■ **Excerpted data**
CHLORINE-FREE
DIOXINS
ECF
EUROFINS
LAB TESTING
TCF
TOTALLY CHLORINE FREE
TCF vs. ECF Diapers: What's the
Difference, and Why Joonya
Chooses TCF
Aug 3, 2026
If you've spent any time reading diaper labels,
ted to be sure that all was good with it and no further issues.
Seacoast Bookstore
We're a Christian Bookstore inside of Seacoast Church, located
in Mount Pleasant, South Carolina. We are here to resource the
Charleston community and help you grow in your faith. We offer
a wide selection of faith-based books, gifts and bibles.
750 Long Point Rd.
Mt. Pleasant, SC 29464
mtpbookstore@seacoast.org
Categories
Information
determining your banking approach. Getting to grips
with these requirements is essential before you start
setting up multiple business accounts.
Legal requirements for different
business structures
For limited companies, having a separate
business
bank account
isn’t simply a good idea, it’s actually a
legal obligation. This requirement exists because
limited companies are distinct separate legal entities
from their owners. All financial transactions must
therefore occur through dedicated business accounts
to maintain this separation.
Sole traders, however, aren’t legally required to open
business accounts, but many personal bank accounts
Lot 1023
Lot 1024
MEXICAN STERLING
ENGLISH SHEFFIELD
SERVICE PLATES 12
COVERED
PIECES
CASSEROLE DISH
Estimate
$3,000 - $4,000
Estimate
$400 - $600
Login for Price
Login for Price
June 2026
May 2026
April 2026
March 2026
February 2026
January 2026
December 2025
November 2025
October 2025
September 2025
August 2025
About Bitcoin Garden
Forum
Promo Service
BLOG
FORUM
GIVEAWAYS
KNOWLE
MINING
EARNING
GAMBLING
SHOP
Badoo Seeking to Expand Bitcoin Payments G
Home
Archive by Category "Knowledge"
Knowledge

■ **Activity**
Looking at the data above, count each line that holds the word "Bitcoin" and report the count alone.

■ **Output for this exercise**
2